Fingerprints of the North American Great Lakes on simulated wintertime climate: beyond the regional impact
Xianglei Huang, University of Michigan, Ann Arbor, MI; and Y. Deng
Interactions between regional- and large-scale atmospheric circulations suggest that influences of large inland water bodies could extend beyond the regional scales. We first survey reanalysis datasets (ECMWF and NCEP NRAA)and several IPCC AR4 models with distinctly different treatments of the Laurentian Great Lakes to highlight the sensitivity of the wintertime climatology to the treatments of the Great Lakes. Then we use GFDL AM2 model as a case study to investigate the impact of the Great Lakes on its simulated wintertime climate. Two numerical experiments are carried out: a control run with the standard AM2 configuration and a lake run with six “Great-Lakes” gridboxes. Statistically significant differences exist in the simulated winter mean surface air temperature (SAT, ~1.2.-3.5K) over vast downstream land area.
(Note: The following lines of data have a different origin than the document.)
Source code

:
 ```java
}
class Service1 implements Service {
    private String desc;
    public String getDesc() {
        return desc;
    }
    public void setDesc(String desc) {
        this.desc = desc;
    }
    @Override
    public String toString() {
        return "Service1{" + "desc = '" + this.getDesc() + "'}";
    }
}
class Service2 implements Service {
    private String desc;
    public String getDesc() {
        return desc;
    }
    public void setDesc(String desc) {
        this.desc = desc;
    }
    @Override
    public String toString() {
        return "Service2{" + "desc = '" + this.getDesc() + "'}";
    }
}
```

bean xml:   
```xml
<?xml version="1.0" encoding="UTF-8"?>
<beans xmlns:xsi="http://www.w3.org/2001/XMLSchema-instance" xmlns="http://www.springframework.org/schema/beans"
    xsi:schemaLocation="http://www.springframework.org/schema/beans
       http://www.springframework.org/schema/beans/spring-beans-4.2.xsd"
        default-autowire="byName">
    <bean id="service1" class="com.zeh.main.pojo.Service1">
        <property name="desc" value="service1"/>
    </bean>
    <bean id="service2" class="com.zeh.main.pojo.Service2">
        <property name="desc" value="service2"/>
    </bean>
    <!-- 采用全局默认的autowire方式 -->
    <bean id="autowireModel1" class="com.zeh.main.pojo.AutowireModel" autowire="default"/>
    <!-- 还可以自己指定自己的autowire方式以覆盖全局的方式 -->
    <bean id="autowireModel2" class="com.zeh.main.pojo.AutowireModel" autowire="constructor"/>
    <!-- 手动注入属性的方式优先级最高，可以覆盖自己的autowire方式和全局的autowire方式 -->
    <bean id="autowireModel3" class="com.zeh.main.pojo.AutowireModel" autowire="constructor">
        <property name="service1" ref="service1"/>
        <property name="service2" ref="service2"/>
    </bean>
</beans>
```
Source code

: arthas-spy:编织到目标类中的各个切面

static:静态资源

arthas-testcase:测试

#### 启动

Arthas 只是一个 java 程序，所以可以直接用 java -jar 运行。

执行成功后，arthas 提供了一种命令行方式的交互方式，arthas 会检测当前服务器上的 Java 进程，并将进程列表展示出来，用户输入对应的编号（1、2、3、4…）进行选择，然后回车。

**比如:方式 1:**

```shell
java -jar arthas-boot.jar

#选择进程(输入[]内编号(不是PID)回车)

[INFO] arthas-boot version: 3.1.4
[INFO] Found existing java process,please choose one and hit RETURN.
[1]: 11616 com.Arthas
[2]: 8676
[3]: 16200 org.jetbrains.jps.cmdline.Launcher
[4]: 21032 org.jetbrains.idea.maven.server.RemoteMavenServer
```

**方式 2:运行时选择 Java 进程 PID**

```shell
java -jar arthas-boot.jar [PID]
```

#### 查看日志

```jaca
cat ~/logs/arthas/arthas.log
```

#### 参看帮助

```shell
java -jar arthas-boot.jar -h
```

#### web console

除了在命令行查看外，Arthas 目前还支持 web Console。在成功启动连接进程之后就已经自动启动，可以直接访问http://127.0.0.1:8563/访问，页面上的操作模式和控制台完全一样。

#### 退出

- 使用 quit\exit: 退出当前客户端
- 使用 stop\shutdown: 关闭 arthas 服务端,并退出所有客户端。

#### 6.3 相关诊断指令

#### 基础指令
The probability distribution function of lake-run daily SAT agrees well with that of ECMWF ERA40 reanalysis while the control run has excessive occurrences of cold SAT. The SAT difference is consistent with lake-induced thermal low anomalies over the downstream area, of which the influence can be felt beyond the regional scale. It significantly increases the occurrences of strongly negative daily Arctic-Oscillation index. The source of the differences in the simulated AO between the control- and the lake-run is then further diagnosed through one-point lag-correlation and Rossby wave vorticity source anomaly analysis. The dynamical nature of such differences, including their potential interaction with winter planetary wave, is further examined in an idealized general circulation model (GCM). Implications of these findings on projecting future climate change, especially the regional climate changes, are further discussed.